As is the case in California, the imposition of regulation will result generally in significantly increased costs for those hoping to operate in the license system. Security requirements, the necessity of complying with building and fire codes, and waste disposal guidelines that are par for the course in regulated markets are included in Michigan’s emergency rules. Those applying for state permits will of course be subject to fees and taxes that were nonexistent previously. Additionally, Michigan regulators are instituting capitalization requirements for license applicants, which are not included in every state with a legal commercial cannabis program.
New testing requirements included in the emergency rules also raise questions. The rules describe a transition period, but in Michigan the transition period does not appear akin to California’s, where product will not be subject to the Golden State’s new testing or labeling requirements until July.

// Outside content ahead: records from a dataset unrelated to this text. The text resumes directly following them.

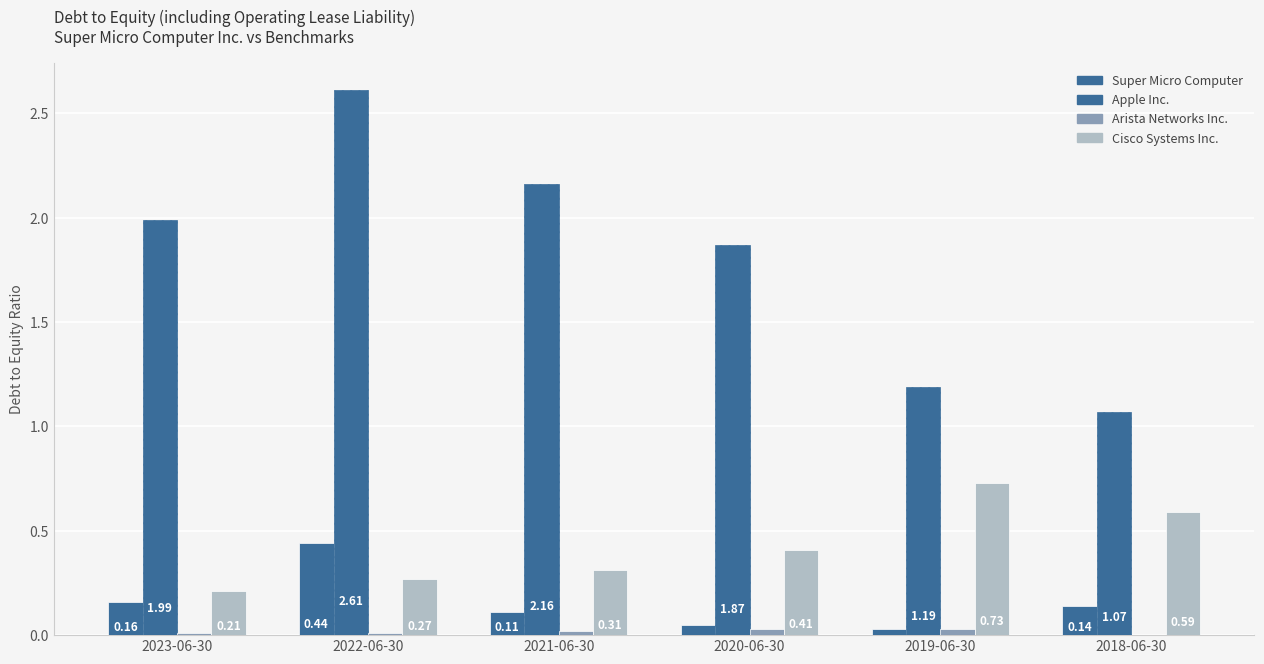

Reading left to right, what are all the values shown in this chart?

Super Micro Computer: 2023-06-30=0.2	2022-06-30=0.4	2021-06-30=0.1	2020-06-30=0.1	2019-06-30=0.0	2018-06-30=0.1
Apple Inc.: 2023-06-30=2.0	2022-06-30=2.6	2021-06-30=2.2	2020-06-30=1.9	2019-06-30=1.2	2018-06-30=1.1
Arista Networks Inc.: 2023-06-30=0.0	2022-06-30=0.0	2021-06-30=0.0	2020-06-30=0.0	2019-06-30=0.0	2018-06-30=0.0
Cisco Systems Inc.: 2023-06-30=0.2	2022-06-30=0.3	2021-06-30=0.3	2020-06-30=0.4	2019-06-30=0.7	2018-06-30=0.6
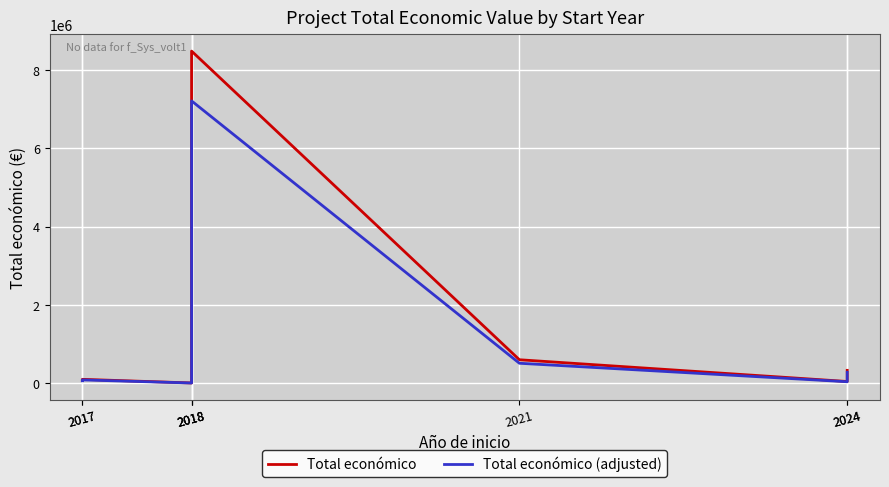

Which series has the widest spread of values?

Total económico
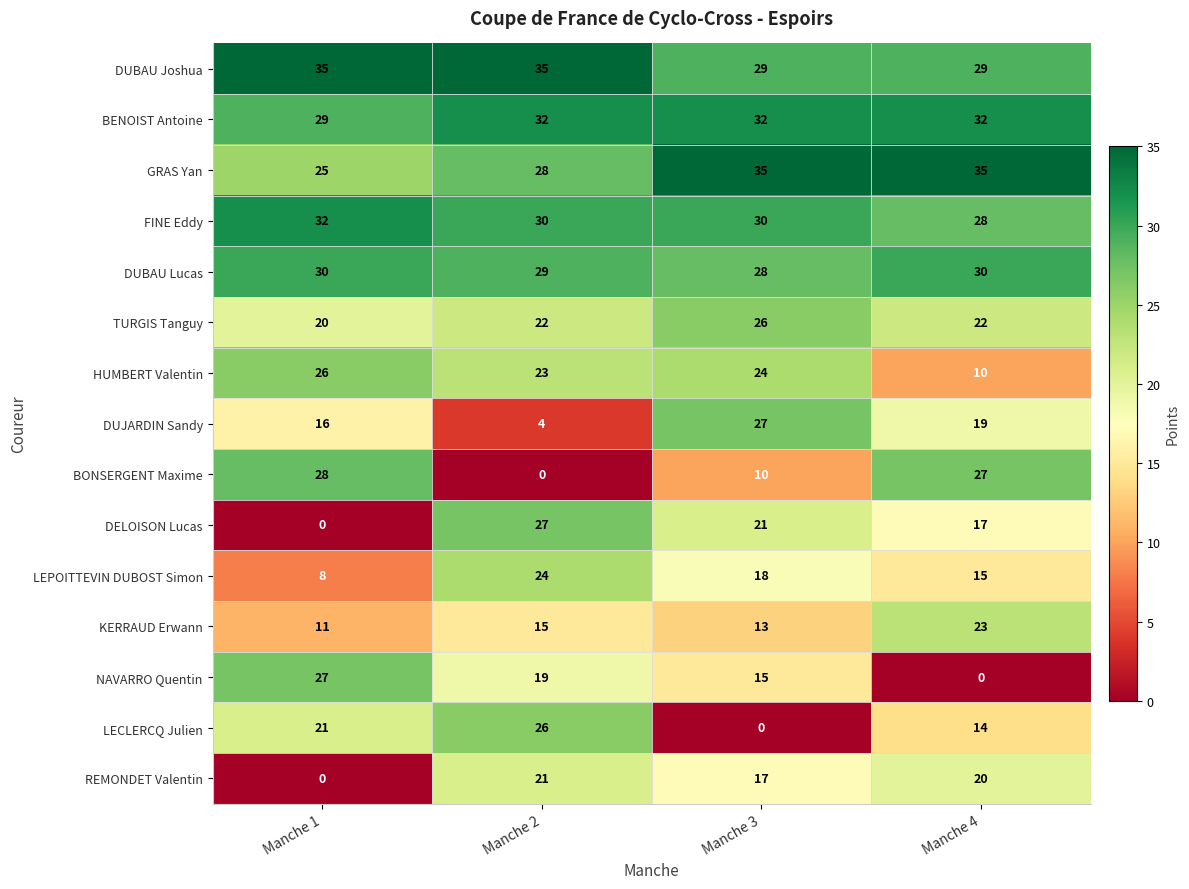

Between Manche 1 and Manche 2, which series saw the biggest shift?

BONSERGENT Maxime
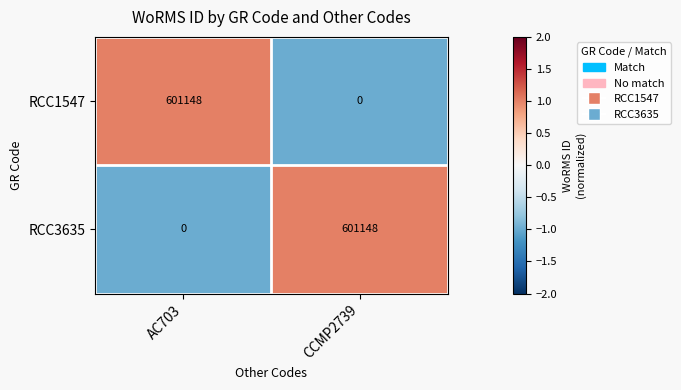

What is the total value across all series at AC703?

601148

Instead, Michigan’s rules appear to grant those operating on a temporary basis 30 days to enter inventory into the state’s tracking system, but all product must be tagged, packaged, and tested according to the emergency rules during that time.
In the opinion of our analysts, the pesticide testing requirements spelled out in Michigan’s early rules will be difficult, if not impossible, to comply with in their current form. The pesticide testing requirements laid out in the rules are vague, stating that, “a sample provided to a safety compliance facility [Editor’s note: This is Michigan’s term for a testing lab.] pursuant to this rule is deemed to have passed as to that chemical if the sample satisfies the most stringent acceptable standard for an approved pesticide chemical residue as set forth in Subpart C of 40 C.F.R. Part 180. 40 C.F.R., § 180, et seq. or FIFRA section 25(b), whichever is more stringent.” However, Subpart C of 40 C.F.C Part 180 includes dozens of different pesticidal chemicals; asking a lab to test for all the different residues specified in that statute would be extremely time-consuming and expensive, if it is feasible at all. Furthermore, labs in Michigan, where quality assurance and safety testing has not been required to this point, are not accredited or subject to oversight and quality control themselves. Finally, it is likely that many are not remotely equipped to meet such extensive pesticide testing requirements; a caregiver in the state told our analysts this week that he was not aware of any of the labs in the state offering screenings for pesticide residues.